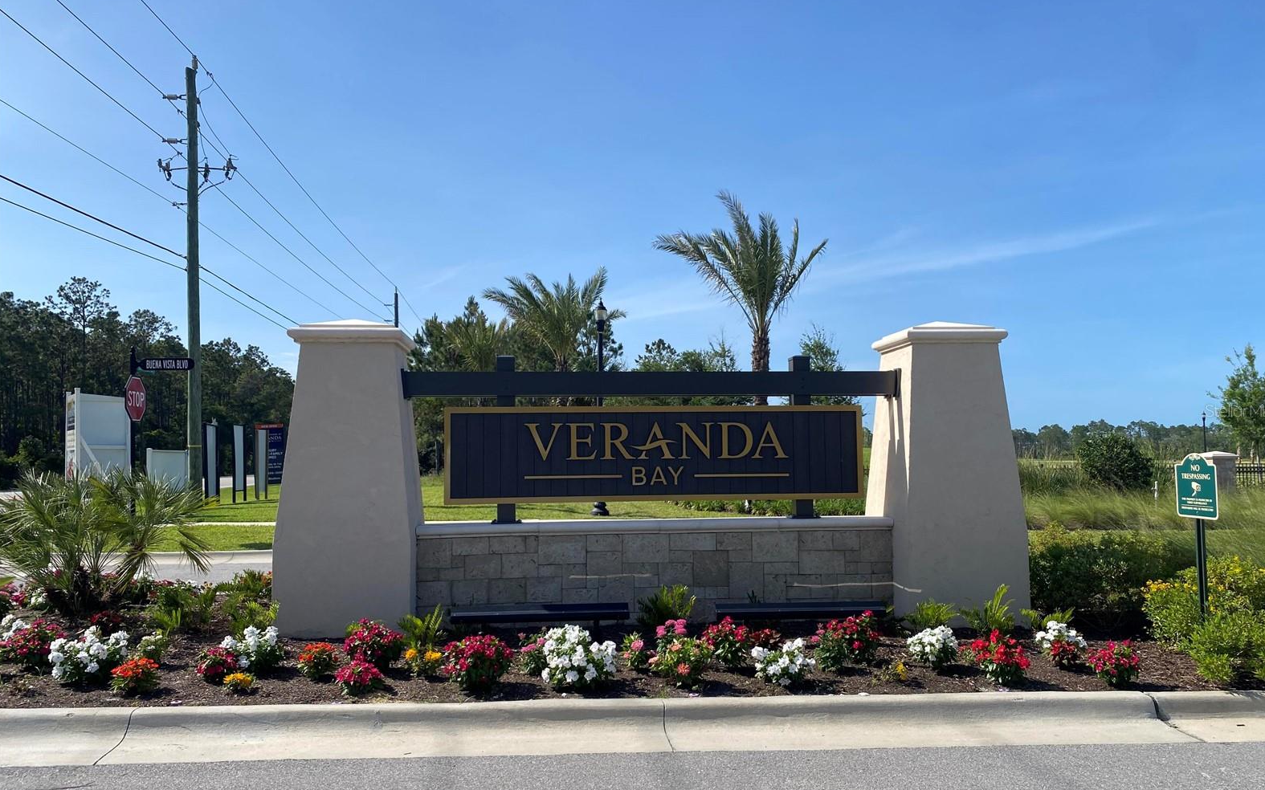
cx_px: 639
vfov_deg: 44.5
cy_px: 410
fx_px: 965
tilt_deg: +4.7
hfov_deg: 66.5
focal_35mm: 28
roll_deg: +0.4
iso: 32
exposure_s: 1/3205
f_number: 1.8
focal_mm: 4.25
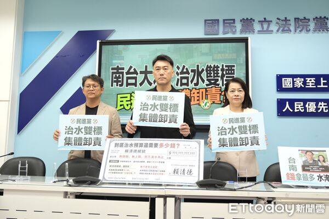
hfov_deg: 55.8
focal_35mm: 34
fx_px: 311
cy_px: 110
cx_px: 164
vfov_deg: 38.9
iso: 800
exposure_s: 1/200
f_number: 2.8
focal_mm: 22.7
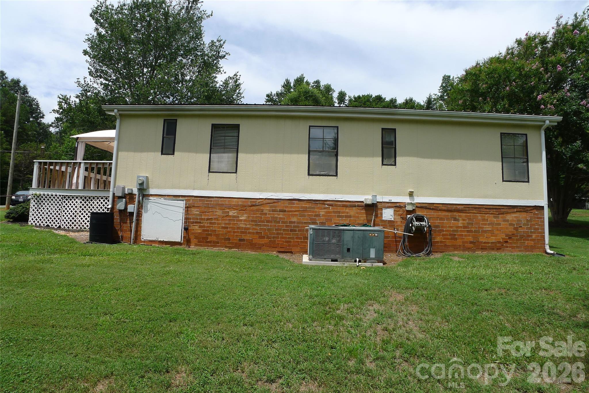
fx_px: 393
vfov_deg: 53.1
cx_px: 294
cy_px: 196
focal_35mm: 24
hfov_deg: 73.7
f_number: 4
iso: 80
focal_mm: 5.1
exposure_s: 1/800
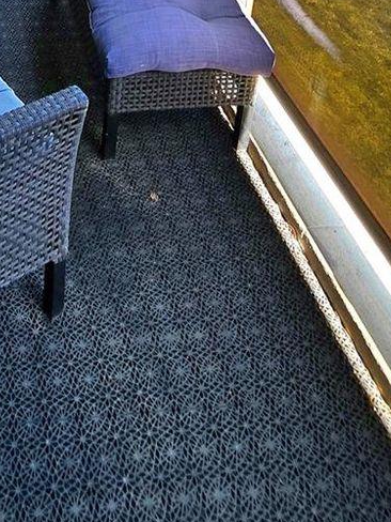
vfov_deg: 30.4
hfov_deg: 33.0
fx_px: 602
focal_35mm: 40
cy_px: -229
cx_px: -1
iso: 50
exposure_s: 1/400
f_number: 2.2
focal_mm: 2.2
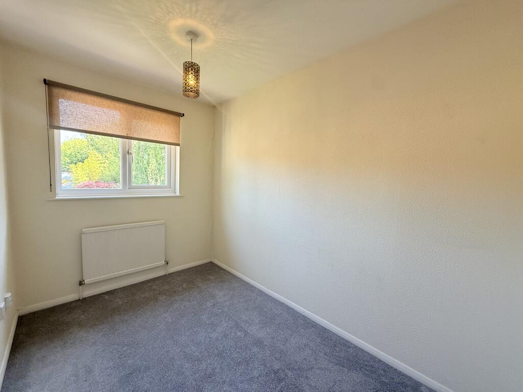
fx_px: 212
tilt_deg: -4.8
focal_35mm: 14
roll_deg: -2.1
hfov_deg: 102.1
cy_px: 196
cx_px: 262
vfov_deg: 85.7
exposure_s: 1/99
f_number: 2.2
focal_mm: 2.22
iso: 160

REQUIRED ACTION
Exactly as written, reproduce the lines from the one containing "focal_35mm: 40" through the last line of the entries above, and leave every picture out.

EXPECTED OUTPUT
focal_35mm: 40
cy_px: -229
cx_px: -1
iso: 50
exposure_s: 1/400
f_number: 2.2
focal_mm: 2.2
fx_px: 212
tilt_deg: -4.8
focal_35mm: 14
roll_deg: -2.1
hfov_deg: 102.1
cy_px: 196
cx_px: 262
vfov_deg: 85.7
exposure_s: 1/99
f_number: 2.2
focal_mm: 2.22
iso: 160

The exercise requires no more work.